First stop was the display hall, featuring posters and displays from professional research organisations alongside astronomy projects submitted by learners at local schools. Next door to this was the food tent, providing traditional fair at bargain prices! From there I stopped by the West Rand Amateur Radio Club, who had erected a hand-guided directional antenna, which they were hoping to use to communicate with an Amateur Radio Satellite as soon as it passed overhead. I had a nice chat with a few of the members who seemed very keen to help me find a local club and get licensed as a ham. I may even take that step, in a few years.
All this was just a prelude to what I considered the meat of the expo: The Amateur Telescope Making exhibits. ATM’ers from all over the country converge on ScopeX every year to show off their handiwork. Some showed rough-and-ready 6″ newtonians, pieced together from whatever scrap materials were handy. Others displayed incredible craftsmanship, producing telescopes that were technically innovative, or beautiful, or both. Johan Swanepoel’s pair of 20″ lightbuckets dominated the field with their sheer bulk, and gorgeous wooden finish. Many of the telescope on display were still works in progress, but all were an inspiration to complete my own telescope project.
Several vendors were present as well, showing off their products, but this was less interesting to me personally – good equipment costs money, which I don’t have to spare! My day ended by attending two talks in the main auditorium. The first was a talk titled “Space Weather: the impact of space weather on human activities”, delivered by Kobus Olckers. Kobus is a Space Weather Officer at the South African National Space Agency, and shared an enormous amount of information on how the Sun affects almost every aspect of modern life. He did a masterful job of balancing the enormous risk posed to our technology, with a calming message that we should not fear the Sun’s effects, merely be prepared for the inevitable problems. Sadly, he had so much to share that he ended up over-running his time, and was forced to skip a lot of material.

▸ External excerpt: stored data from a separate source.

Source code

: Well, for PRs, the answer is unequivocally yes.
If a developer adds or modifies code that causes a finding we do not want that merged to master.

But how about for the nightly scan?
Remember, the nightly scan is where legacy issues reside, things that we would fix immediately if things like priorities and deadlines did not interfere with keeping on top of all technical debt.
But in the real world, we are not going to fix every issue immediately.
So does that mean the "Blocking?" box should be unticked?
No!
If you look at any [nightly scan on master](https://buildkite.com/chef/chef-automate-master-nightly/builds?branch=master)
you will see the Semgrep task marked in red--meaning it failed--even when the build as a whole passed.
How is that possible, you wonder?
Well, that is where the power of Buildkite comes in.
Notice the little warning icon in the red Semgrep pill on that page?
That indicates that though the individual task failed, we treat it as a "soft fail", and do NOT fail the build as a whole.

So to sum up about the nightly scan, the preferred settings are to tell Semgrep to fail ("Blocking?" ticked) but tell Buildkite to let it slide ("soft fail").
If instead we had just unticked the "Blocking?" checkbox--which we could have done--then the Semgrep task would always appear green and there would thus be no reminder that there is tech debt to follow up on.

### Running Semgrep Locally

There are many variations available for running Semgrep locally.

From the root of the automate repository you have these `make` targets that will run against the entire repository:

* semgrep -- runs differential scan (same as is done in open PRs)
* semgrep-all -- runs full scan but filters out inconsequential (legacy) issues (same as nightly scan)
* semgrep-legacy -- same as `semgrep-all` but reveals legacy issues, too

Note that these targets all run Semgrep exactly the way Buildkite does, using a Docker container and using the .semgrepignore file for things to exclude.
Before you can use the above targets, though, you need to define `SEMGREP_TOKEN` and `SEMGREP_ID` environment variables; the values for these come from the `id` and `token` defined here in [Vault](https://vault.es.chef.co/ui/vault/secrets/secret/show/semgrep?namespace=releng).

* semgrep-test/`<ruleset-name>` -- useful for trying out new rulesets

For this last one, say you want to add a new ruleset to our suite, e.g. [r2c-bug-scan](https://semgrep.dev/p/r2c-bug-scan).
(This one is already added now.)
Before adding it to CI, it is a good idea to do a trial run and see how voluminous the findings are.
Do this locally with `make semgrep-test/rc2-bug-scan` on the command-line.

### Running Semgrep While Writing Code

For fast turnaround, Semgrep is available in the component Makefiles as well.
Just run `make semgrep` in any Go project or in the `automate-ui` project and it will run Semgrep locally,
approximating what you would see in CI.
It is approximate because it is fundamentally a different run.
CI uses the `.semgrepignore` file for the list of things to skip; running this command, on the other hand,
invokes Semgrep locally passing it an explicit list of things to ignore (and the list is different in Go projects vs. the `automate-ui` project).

If I get a chance to meet him, I’d love to have those gaps filled in.
The second talk (the last of the day) was a question and answer session, hosted by Case Rijsdijk and Prof Matie Hoffman. I’ve been present at similar panels before, and was pleasantly surprised at the sophistication of the questions fielded, and the ease with which the panel handled them. Questions were answered in tremendous details, without ever losing the non-scientific members of the audience.
The end of the Q&A session marked the end of ScopeX for me. The final event of the day was the starparty, where visitors would get a chance to look through the various telescopes on display, but the weather failed to cooperate. The sky was resolutely overcast by the time the party was due to begin.
ScopeX 2011 was definitely a huge success. My congratulations and thanks to the organisers for putting together a wonderful day, when I could meet like-minded fans of astronomy and telescope making, and learn something new and useful. I’m looking forward to the next year’s show!